Jeremiah Court re-offended and was sentenced to two
years in Elk Grove. I have no other information on him.
James Johnson was transferred to Elk Grove.
Peter Kasser was paroled. He called me a few days before I left Ash Meadow and we agreed to meet for coffee, but he did not show up. I called him several times but no one answered his phone and no one responded to my messages.
Daniel Bragg was paroled and served the term of his parole without incident. He became involved in high school athletics.
Ahmed Williams was paroled and dropped out of sight. He never met with his parole officer.
Jasmine Nunn was transferred to Andromeda Cottage where I lost track of her.
Caitlin and Sonia are serving the remainder of their sentences at Washington Corrections Center for Women.

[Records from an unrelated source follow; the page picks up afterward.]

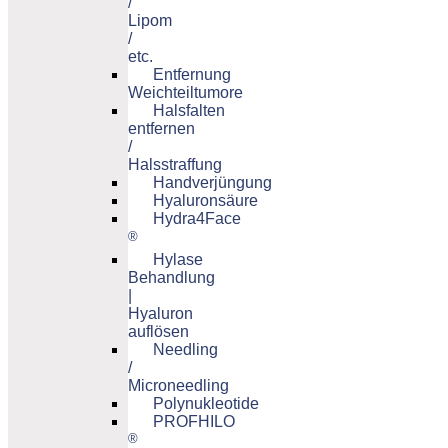
/
Lipom
/
etc.
Entfernung
Weichteiltumore
Halsfalten
entfernen
/
Halsstraffung
Handverjüngung
Hyaluronsäure
Hydra4Face
®
Hylase
Behandlung
|
Hyaluron
auflösen
Needling
/
Microneedling
Polynukleotide
PROFHILO
®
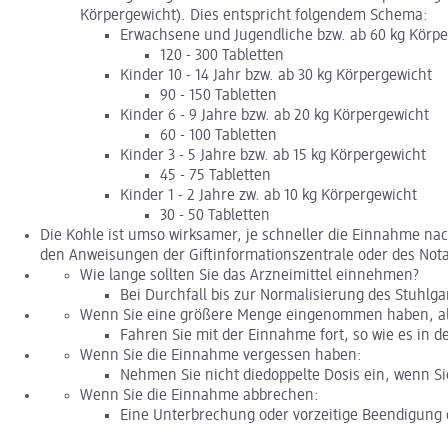
Körpergewicht). Dies entspricht folgendem Schema:
Erwachsene und Jugendliche bzw. ab 60 kg Körpe
120 - 300 Tabletten
Kinder 10 - 14 Jahr bzw. ab 30 kg Körpergewicht
90 - 150 Tabletten
Kinder 6 - 9 Jahre bzw. ab 20 kg Körpergewicht
60 - 100 Tabletten
Kinder 3 - 5 Jahre bzw. ab 15 kg Körpergewicht
45 - 75 Tabletten
Kinder 1 - 2 Jahre zw. ab 10 kg Körpergewicht
30 - 50 Tabletten
Die Kohle ist umso wirksamer, je schneller die Einnahme na
den Anweisungen der Giftinformationszentrale oder des Nota
Wie lange sollten Sie das Arzneimittel einnehmen?
Bei Durchfall bis zur Normalisierung des Stuhlga
Wenn Sie eine größere Menge eingenommen haben, als
Fahren Sie mit der Einnahme fort, so wie es in d
Wenn Sie die Einnahme vergessen haben:
Nehmen Sie nicht diedoppelte Dosis ein, wenn Si
Wenn Sie die Einnahme abbrechen:
Eine Unterbrechung oder vorzeitige Beendigung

I remarried. My wife and I visit Caitlin monthly and talk with her on the telephone once or twice a week.
SECOND EPILOGUE
In her eleventh year of incarceration, when she was twenty-four, Caitlin fell in love with another inmate. It was not her first infatuation. During her third year in Purdy, she had been drawn to a woman who found her appealing, but they had little in common other than mutual attraction and they drifted apart. Then Caitlin fell for someone else, but this woman was transferred to a halfway house and they lost contact with each other. Later Caitlin shared a room with a woman with whom she believed she was in love, but that relationship soured and when at last Caitlin was able to move to another room, she was long past any good feeling she had had for her former friend. What she felt for Christy, her current friend, was emotion of a depth she had not experienced before.
Like her mother the last time Caitlin saw her, Christy was in her mid-thirties, a little overweight, and had blond-brown hair. Like Linda Weber, Christy alternated being loving with pushing Caitlin away, between affection and its denial. Sometimes she was endearing, expressing her own need, and other times she called Caitlin names and accused her of infidelity. Christy both loved her and was afraid of getting close to her, Caitlin said. Caitlin denied being unfaithful or flirtatious—“I haven’t done anything wrong,” she would say—and when Christy insisted that by gesture and expression Caitlin was inviting other women to come on to her, Caitlin apologized for hanging out with her other friends. She hated it when Christy was angry with her; it made her feel like she was nothing, like she wasn’t even human.